Interneuronal Dynamics in the Neural Code for Taste in the Brain Stem
Suny At Binghamton, Binghamton NY
Investigators
Abstract
The "taste world" of most mammals, including humans, can be divided into a small number of taste qualities, e.g. sweet, sour, salty, and bitter. Because most tastes in the natural world are a mixture of these taste qualities, it is the job of the brain to decide what qualities are present in each taste stimulus that we encounter. One of the ways that it might do this is to have different groups of cells that each respond to a different taste quality. In reality, it turns out that most cells in the brain respond to more than one taste quality, implying that they can't distinguish between them. The proposed project is designed to study how the brain can tease apart the various taste qualities that we encounter in food by using cells that are broadly responsive. The general approach will be to record the electrophysiological responses to taste stimuli that are bathed over the tongue from cells in the brain stem and from the taste nerves that innervate the tongue in anesthetized rats.
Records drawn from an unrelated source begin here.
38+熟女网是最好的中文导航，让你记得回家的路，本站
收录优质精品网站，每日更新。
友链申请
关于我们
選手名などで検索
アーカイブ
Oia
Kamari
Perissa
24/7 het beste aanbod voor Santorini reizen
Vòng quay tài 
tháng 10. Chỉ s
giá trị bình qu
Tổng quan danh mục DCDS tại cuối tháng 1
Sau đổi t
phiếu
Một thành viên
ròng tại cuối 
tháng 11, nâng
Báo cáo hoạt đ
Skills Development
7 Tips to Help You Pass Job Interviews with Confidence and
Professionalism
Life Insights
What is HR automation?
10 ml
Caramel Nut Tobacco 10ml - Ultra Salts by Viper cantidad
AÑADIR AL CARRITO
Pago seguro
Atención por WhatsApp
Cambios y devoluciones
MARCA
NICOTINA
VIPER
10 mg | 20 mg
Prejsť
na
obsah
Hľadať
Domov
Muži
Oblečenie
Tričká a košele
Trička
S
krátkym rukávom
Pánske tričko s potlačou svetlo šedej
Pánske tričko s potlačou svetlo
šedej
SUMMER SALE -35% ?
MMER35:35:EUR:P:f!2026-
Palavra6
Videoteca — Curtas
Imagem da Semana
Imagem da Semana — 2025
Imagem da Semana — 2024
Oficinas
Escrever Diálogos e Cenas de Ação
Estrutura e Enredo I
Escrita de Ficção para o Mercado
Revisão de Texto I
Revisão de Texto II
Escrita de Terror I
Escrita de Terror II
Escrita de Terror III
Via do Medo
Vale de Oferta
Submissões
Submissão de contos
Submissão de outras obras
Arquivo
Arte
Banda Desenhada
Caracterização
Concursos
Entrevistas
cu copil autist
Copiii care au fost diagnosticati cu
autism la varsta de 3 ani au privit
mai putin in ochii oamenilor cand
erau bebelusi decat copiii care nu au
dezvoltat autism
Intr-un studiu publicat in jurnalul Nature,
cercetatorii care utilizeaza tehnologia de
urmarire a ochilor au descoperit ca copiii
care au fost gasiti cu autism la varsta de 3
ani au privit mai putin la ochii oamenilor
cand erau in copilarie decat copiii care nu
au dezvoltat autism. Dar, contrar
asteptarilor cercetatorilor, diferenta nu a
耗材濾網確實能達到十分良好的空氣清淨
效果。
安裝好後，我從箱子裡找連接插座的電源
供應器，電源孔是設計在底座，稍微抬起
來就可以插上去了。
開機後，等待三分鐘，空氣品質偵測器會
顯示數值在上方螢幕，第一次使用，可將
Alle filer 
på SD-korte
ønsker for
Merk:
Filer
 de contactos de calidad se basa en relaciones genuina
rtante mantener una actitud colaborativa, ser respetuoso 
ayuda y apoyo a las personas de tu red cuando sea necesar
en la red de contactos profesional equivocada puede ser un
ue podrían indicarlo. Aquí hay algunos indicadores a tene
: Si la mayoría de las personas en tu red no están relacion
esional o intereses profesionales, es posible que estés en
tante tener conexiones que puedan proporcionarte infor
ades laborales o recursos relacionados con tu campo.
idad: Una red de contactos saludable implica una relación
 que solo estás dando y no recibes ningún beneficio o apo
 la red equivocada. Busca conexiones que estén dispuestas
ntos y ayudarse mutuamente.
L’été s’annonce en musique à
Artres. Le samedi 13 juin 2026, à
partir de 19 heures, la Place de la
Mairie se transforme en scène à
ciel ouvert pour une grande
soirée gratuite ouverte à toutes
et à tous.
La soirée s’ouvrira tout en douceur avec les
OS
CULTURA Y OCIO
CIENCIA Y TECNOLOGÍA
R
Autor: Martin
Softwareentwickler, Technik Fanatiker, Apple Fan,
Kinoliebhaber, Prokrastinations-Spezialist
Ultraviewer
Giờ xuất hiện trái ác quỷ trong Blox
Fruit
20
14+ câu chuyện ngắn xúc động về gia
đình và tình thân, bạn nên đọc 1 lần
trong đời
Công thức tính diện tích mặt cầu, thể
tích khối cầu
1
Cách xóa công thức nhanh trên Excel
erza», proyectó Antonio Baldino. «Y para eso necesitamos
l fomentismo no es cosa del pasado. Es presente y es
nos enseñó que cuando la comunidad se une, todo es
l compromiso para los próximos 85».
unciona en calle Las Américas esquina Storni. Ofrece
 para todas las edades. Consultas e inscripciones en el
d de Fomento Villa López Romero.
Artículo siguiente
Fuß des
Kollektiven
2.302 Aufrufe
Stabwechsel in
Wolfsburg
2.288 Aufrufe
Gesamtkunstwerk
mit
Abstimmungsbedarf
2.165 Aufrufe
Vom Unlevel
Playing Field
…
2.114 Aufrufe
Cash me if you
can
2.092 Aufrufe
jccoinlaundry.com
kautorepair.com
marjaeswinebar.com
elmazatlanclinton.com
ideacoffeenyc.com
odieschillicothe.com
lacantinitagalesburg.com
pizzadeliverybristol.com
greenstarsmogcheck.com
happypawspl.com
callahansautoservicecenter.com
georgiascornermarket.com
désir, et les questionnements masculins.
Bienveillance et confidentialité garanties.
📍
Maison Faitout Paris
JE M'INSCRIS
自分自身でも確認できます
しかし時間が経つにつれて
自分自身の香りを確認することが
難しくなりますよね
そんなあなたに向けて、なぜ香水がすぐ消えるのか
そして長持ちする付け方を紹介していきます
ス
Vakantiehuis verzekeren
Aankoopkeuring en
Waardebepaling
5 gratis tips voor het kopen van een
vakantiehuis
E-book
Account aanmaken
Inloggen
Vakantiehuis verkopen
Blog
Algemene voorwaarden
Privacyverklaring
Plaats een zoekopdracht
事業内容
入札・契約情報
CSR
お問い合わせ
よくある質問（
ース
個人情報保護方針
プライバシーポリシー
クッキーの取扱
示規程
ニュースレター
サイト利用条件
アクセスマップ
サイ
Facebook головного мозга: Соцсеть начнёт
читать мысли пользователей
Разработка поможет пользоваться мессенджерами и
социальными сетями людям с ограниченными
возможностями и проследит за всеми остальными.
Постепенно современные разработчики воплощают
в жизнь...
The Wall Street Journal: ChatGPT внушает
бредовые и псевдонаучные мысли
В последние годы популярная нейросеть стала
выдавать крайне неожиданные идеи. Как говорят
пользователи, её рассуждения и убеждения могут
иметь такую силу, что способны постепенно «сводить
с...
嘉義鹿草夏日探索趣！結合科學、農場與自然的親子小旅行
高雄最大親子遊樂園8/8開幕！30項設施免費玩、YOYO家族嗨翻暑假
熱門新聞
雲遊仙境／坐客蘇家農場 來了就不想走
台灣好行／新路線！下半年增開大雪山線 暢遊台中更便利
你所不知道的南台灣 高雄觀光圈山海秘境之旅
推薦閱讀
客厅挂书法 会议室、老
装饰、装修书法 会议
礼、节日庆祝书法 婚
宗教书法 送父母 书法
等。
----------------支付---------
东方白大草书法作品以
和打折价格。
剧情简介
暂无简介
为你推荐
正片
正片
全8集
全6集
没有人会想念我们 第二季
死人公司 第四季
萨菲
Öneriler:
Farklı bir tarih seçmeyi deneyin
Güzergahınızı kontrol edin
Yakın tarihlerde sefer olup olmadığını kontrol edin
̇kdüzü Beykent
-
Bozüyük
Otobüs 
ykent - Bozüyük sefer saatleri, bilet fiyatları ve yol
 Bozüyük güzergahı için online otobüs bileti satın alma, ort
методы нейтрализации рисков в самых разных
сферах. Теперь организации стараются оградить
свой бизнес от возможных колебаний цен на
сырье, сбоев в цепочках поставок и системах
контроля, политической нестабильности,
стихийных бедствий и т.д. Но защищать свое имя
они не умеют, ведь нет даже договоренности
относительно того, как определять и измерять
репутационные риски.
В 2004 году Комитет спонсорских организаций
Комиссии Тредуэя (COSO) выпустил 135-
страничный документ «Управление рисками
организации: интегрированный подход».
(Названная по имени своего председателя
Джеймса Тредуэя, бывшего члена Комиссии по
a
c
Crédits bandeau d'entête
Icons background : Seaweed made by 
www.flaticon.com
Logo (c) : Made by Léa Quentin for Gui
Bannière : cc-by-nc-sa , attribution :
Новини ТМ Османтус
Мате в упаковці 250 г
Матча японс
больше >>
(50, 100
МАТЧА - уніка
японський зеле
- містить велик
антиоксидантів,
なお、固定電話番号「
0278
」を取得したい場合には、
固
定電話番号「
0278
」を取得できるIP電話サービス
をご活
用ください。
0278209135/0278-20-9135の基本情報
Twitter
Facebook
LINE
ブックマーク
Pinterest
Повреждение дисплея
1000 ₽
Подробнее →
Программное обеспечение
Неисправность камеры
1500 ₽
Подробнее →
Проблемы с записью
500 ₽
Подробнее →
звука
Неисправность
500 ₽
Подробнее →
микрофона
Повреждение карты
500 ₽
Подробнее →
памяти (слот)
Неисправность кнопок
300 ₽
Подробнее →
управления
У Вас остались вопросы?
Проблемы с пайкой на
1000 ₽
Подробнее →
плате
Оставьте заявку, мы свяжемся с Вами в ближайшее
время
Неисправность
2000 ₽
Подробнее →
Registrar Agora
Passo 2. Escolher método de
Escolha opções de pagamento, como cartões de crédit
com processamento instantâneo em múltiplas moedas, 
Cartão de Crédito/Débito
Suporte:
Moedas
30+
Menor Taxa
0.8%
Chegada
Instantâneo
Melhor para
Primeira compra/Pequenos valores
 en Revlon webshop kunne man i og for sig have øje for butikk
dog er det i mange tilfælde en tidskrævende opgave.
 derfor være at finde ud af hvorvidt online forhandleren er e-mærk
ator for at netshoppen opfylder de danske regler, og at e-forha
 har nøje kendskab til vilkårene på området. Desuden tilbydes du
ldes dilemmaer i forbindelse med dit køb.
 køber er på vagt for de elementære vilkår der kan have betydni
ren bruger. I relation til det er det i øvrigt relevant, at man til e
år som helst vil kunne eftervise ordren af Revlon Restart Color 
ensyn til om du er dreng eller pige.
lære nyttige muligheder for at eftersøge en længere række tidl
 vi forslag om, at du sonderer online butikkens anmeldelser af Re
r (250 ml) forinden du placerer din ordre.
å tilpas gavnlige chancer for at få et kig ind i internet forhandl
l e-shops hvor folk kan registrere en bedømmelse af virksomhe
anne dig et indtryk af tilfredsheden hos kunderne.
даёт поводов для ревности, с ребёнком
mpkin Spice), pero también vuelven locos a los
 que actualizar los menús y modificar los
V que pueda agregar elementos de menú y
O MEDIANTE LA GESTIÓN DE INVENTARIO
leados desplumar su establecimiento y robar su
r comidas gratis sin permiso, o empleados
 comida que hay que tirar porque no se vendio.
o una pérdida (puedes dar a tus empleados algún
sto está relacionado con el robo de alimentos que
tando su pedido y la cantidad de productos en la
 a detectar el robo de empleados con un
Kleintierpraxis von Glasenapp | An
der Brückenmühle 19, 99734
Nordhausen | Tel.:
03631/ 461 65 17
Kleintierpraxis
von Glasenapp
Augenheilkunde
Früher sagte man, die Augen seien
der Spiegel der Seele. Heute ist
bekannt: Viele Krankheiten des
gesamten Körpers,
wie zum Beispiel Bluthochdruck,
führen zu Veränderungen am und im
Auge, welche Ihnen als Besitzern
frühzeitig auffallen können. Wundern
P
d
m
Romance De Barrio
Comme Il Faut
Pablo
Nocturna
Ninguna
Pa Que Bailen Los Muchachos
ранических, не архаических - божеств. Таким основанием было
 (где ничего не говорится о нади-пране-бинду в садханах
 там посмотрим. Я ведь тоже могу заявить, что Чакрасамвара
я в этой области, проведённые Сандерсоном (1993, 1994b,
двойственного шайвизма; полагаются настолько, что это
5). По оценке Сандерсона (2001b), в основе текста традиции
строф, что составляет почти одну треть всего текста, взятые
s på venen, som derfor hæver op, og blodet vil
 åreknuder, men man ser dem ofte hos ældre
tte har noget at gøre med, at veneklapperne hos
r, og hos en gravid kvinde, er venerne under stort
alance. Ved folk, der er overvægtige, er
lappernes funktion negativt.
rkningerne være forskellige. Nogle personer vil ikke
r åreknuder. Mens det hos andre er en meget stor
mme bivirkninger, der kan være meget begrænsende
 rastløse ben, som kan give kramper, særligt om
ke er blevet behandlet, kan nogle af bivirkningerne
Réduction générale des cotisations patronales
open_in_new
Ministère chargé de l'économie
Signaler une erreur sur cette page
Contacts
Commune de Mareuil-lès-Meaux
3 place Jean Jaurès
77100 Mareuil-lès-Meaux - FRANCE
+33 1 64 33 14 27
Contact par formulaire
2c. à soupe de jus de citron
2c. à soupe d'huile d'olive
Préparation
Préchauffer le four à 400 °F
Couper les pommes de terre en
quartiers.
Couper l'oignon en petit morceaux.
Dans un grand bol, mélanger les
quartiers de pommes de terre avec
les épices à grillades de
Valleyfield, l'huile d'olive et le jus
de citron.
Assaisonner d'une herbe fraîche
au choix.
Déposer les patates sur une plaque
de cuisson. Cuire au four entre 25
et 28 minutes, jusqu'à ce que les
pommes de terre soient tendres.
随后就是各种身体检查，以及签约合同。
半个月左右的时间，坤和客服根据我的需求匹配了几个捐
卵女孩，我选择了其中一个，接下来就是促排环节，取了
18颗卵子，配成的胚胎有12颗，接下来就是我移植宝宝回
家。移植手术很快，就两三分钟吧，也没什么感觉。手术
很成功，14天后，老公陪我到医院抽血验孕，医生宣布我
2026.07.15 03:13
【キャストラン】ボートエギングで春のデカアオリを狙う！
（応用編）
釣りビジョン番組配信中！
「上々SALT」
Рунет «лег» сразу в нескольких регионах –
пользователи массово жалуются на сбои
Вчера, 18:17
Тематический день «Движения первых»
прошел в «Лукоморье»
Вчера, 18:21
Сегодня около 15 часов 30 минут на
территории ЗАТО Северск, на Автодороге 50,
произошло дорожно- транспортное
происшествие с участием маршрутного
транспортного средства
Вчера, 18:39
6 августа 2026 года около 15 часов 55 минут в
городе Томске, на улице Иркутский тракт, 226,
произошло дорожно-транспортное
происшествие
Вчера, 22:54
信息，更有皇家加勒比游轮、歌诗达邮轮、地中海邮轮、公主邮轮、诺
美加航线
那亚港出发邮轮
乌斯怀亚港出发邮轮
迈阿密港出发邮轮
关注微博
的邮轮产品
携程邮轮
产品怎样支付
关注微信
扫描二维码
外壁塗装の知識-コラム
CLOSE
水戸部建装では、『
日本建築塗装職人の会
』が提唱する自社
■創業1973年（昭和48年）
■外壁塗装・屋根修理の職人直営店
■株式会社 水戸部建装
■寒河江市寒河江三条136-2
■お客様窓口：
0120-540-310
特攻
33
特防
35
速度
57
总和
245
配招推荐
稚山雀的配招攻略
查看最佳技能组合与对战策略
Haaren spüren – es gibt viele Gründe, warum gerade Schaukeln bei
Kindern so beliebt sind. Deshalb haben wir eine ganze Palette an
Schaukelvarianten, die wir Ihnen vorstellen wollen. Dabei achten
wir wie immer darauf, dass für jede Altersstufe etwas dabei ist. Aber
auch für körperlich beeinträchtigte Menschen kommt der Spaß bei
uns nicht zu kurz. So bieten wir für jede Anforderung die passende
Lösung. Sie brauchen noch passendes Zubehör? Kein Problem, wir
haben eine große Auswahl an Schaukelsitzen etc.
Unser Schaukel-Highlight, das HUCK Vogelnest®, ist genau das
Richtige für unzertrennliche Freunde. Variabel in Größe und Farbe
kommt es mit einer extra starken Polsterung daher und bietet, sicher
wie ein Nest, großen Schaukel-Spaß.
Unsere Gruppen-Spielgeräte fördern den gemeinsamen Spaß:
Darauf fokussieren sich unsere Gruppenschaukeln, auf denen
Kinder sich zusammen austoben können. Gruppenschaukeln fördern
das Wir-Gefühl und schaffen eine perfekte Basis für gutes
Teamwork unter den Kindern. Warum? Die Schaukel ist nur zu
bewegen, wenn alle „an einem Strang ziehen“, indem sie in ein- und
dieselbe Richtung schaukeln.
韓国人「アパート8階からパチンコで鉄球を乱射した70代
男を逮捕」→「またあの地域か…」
In these experiments we will test the hypothesis that when a given taste stimulus is presented, it generates both excitation and inhibition in the brain and that it is this inhibition that allows the cells in the brain to focus their activity so that the components of that stimulus can be determined. We expect to confirm this hypothesis and to define the conditions under which this inhibitory influence is invoked. Further, we hope to determine the site, either in the brain or at the tongue, where these inhibitory effects originate. The impact of this project will be a better understanding of how different tastes are processed by the brain and moreover, how complex perceptions, tastes and otherwise, might be analyzed into their components.